[Exercise]: Every line from the top of the records through the line containing "curl -OJL https://github.com/glotzerlab/pgop/tarball/main" should be retyped exactly; the pictures should not.

((

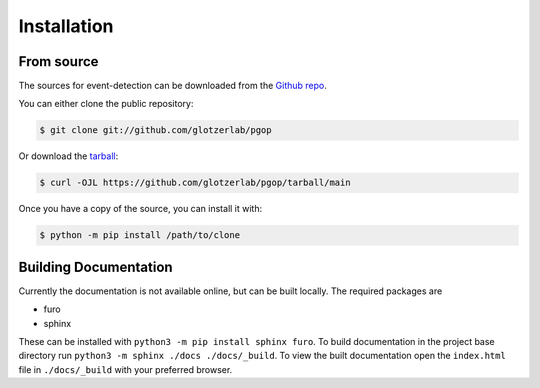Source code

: .. highlight:: shell

============
Installation
============


From source
------------

The sources for event-detection can be downloaded from the `Github repo`_.

You can either clone the public repository:

.. code-block:: console

    $ git clone git://github.com/glotzerlab/pgop

Or download the `tarball`_:

.. code-block:: console

    $ curl -OJL https://github.com/glotzerlab/pgop/tarball/main

Once you have a copy of the source, you can install it with:

.. code-block:: console

    $ python -m pip install /path/to/clone


.. _Github repo: https://github.com/glotzerlab/pgop
.. _tarball: https://github.com/glotzerlab/pgop/tarball/main


Building Documentation
----------------------

Currently the documentation is not available online, but can be built locally.
The required packages are

+ furo
+ sphinx

These can be installed with ``python3 -m pip install sphinx furo``.
To build documentation in the project base directory run ``python3 -m sphinx ./docs ./docs/_build``.
To view the built documentation open the ``index.html`` file in ``./docs/_build`` with your preferred browser.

))

[Output]:
Source code

: .. highlight:: shell

============
Installation
============


From source
------------

The sources for event-detection can be downloaded from the `Github repo`_.

You can either clone the public repository:

.. code-block:: console

    $ git clone git://github.com/glotzerlab/pgop

Or download the `tarball`_:

.. code-block:: console

    $ curl -OJL https://github.com/glotzerlab/pgop/tarball/main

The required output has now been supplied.